Le 22 juin 2025, à San José, capitale du Costa Rica, se déroulent les funérailles de Roberto Samcam, ex-guérillero sandiniste devenu l’une des principales voix critiques du président nicaraguayen Daniel Ortega. Son cercueil est couvert de trois drapeaux : celui du Nicaragua, son pays natal ; de l’Espagne, qui lui a offert la nationalité après que Daniel Ortega l’a déchu de son passeport nicaraguayen ; et du Costa Rica, terre d’accueil de milliers de Nicaraguayens persécutés depuis l’insurrection contre le régime en 2018.
Roberto Samcam a été tué de huit balles à son domicile de San José par un homme qui s’était fait passer pour un livreur. Ce meurtre envoie un message glaçant aux exilés nicaraguayens : ils ne sont plus en sécurité nulle part. Le régime de Daniel Ortega et de son épouse Rosario Murillo, désormais officiellement co-présidents, pourchasse ses opposants au-delà des frontières.
Joao Maldonado, un jeune opposant ayant participé à l’insurrection de 2018, a survécu à deux tentatives d’assassinat, en 2021 et 2024, totalisant 13 balles reçues. Sa femme, blessée lors de la dernière attaque, est aujourd’hui en chaise roulante. Ironie tragique : le père de Joao, ancien compagnon d’armes d’Ortega, a également été emprisonné par le régime.
Joao vit actuellement dans un endroit tenu secret, sous haute protection. À une époque, Ortega était considéré comme un héros national, ayant risqué sa vie pour renverser une dynastie de dictateurs. Cependant, il a reproduit ce qu’il combattait : un pouvoir sans partage, exercé en famille, avec plusieurs de ses fils à des postes-clés.
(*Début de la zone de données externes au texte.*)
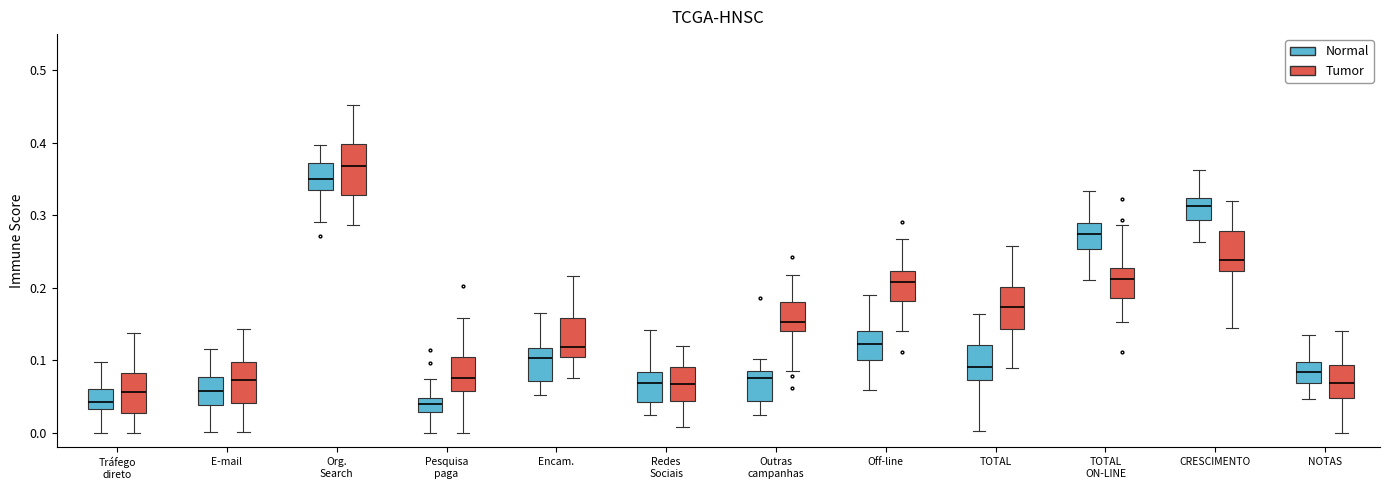

Reading left to right, read every box against the y-axis: the position of its median line, the range the box covers, and the ends of its whiskers. The values are not printed on the chart, so give them approximately, as read against the axis.

Tráfego direto (Normal): median 0.04, box 0.03 to 0.06, whiskers 0.00 to 0.10
Tráfego direto (Tumor): median 0.06, box 0.03 to 0.08, whiskers 0.00 to 0.14
E-mail (Normal): median 0.06, box 0.04 to 0.08, whiskers 0.00 to 0.12
E-mail (Tumor): median 0.07, box 0.04 to 0.10, whiskers 0.00 to 0.14
Org. Search (Normal): median 0.35, box 0.33 to 0.37, whiskers 0.29 to 0.40
Org. Search (Tumor): median 0.37, box 0.33 to 0.40, whiskers 0.29 to 0.45
Pesquisa paga (Normal): median 0.04, box 0.03 to 0.05, whiskers 0.00 to 0.07
Pesquisa paga (Tumor): median 0.08, box 0.06 to 0.10, whiskers 0.00 to 0.16
Encam. (Normal): median 0.10, box 0.07 to 0.12, whiskers 0.05 to 0.17
Encam. (Tumor): median 0.12, box 0.11 to 0.16, whiskers 0.08 to 0.22
Redes Sociais (Normal): median 0.07, box 0.04 to 0.08, whiskers 0.02 to 0.14
Redes Sociais (Tumor): median 0.07, box 0.04 to 0.09, whiskers 0.01 to 0.12
Outras campanhas (Normal): median 0.08, box 0.04 to 0.09, whiskers 0.02 to 0.10
Outras campanhas (Tumor): median 0.15, box 0.14 to 0.18, whiskers 0.09 to 0.22
Off-line (Normal): median 0.12, box 0.10 to 0.14, whiskers 0.06 to 0.19
Off-line (Tumor): median 0.21, box 0.18 to 0.22, whiskers 0.14 to 0.27
TOTAL (Normal): median 0.09, box 0.07 to 0.12, whiskers 0.00 to 0.16
TOTAL (Tumor): median 0.17, box 0.14 to 0.20, whiskers 0.09 to 0.26
TOTAL ON-LINE (Normal): median 0.27, box 0.25 to 0.29, whiskers 0.21 to 0.33
TOTAL ON-LINE (Tumor): median 0.21, box 0.19 to 0.23, whiskers 0.15 to 0.29
CRESCIMENTO (Normal): median 0.31, box 0.29 to 0.32, whiskers 0.26 to 0.36
CRESCIMENTO (Tumor): median 0.24, box 0.22 to 0.28, whiskers 0.14 to 0.32
NOTAS (Normal): median 0.08, box 0.07 to 0.10, whiskers 0.05 to 0.13
NOTAS (Tumor): median 0.07, box 0.05 to 0.09, whiskers 0.00 to 0.14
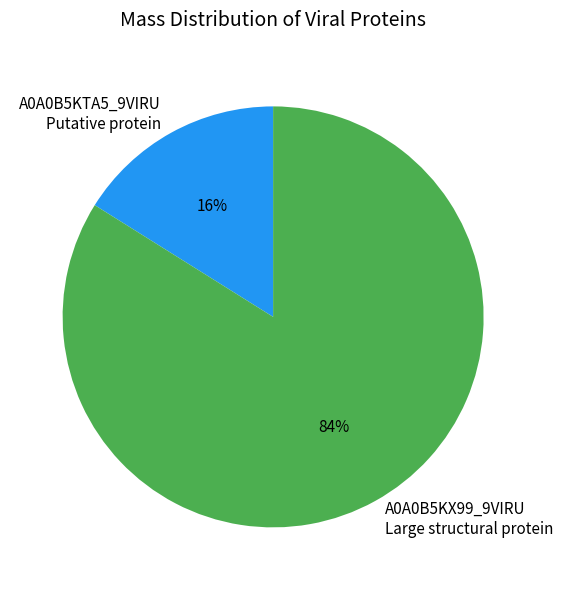

Which slice is the smallest?

A0A0B5KTA5_9VIRU Putative protein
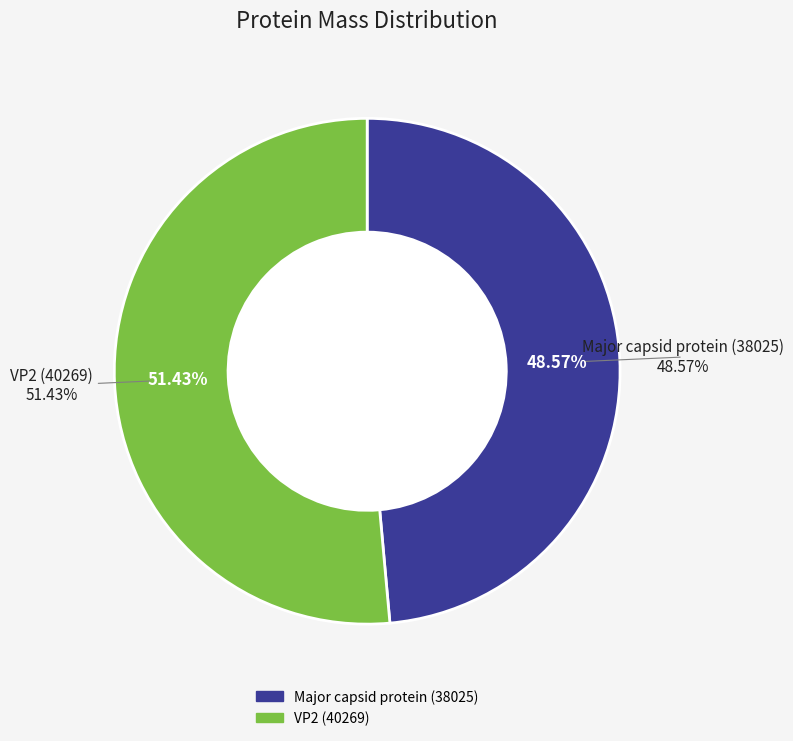

Rank the categories by value from highest to lowest.

tr|A0A2S0SYY9 VP2, tr|A0A2S0SYY1 Major capsid protein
Les prisonniers politiques sont nombreux et l’entrée dans le pays demeure inaccessible aux journalistes étrangers.
Pour comprendre la situation, l’équipe du média indépendant Divergentes, en exil au Costa Rica, doit faire preuve de prudence et d’ingéniosité. Filmer, même avec un téléphone portable, est devenu un acte à haut risque. Les journalistes de l’équipe, qui compte 18 membres, ont vu leurs familles restées au pays menacées en raison d’informations publiées. Ainsi, la plupart des articles de Divergentes ne sont plus signés.
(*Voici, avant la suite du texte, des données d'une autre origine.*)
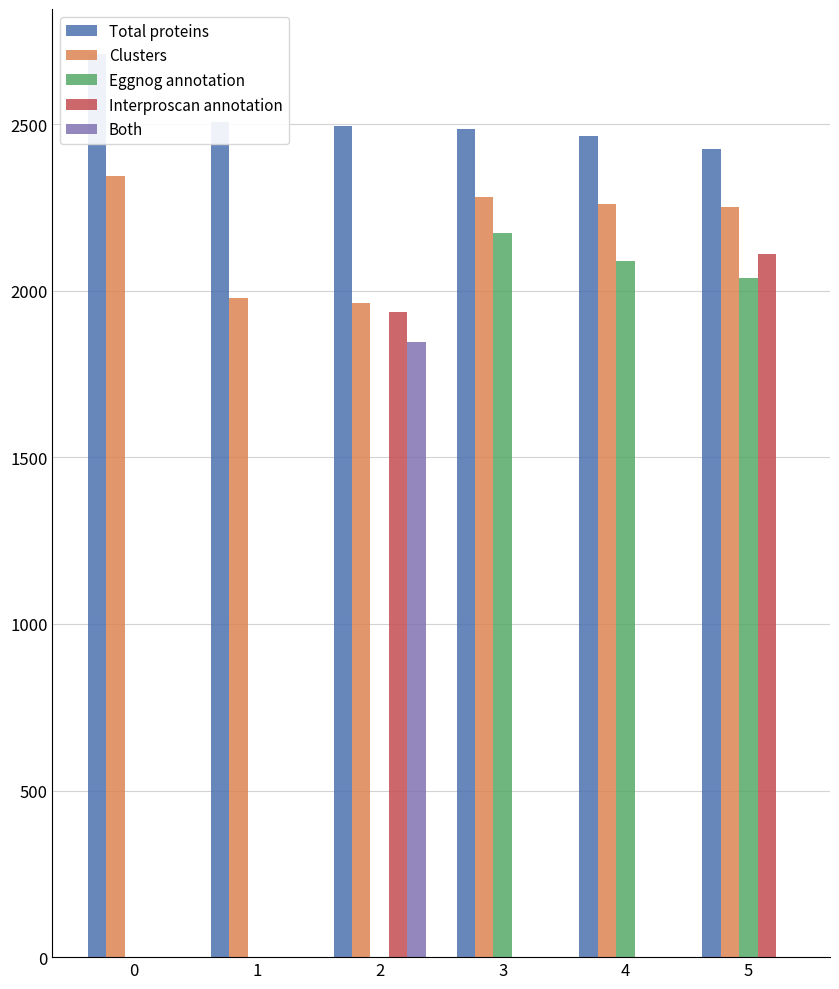

What are all the series names shown in the legend?

Total proteins, Clusters, Eggnog annotation, Interproscan annotation, Both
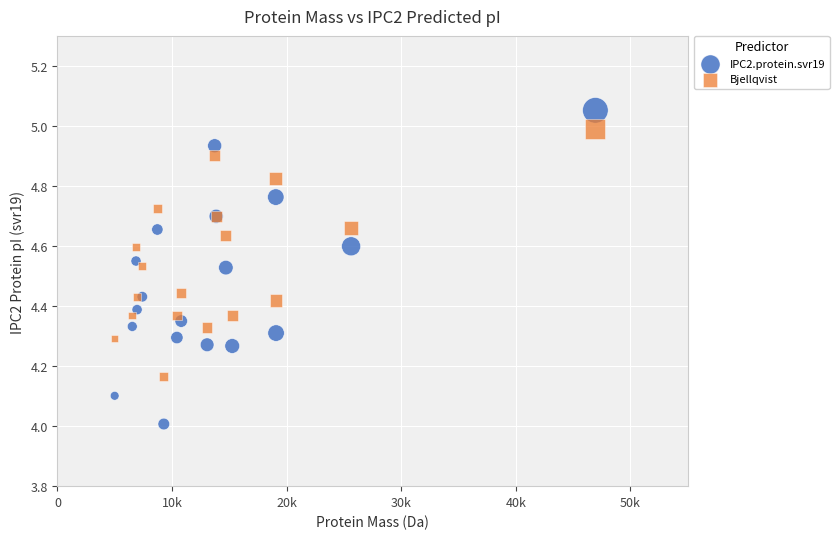

What are all the series names shown in the legend?

IPC2.protein.svr19, Bjellqvist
Alicia, responsable du département audiovisuel du média, vit depuis 2023 au Costa Rica, où sa famille est également exilée. Elle s’efforce de rassembler des photos et vidéos récentes du Nicaragua grâce à des contacts sur place, cherchant à démonter la propagande du régime. Les témoignages qu’elle recueille révèlent la douleur de nombreux Nicaraguayens qui souhaitent retrouver leur pays et y retourner sans craindre la répression.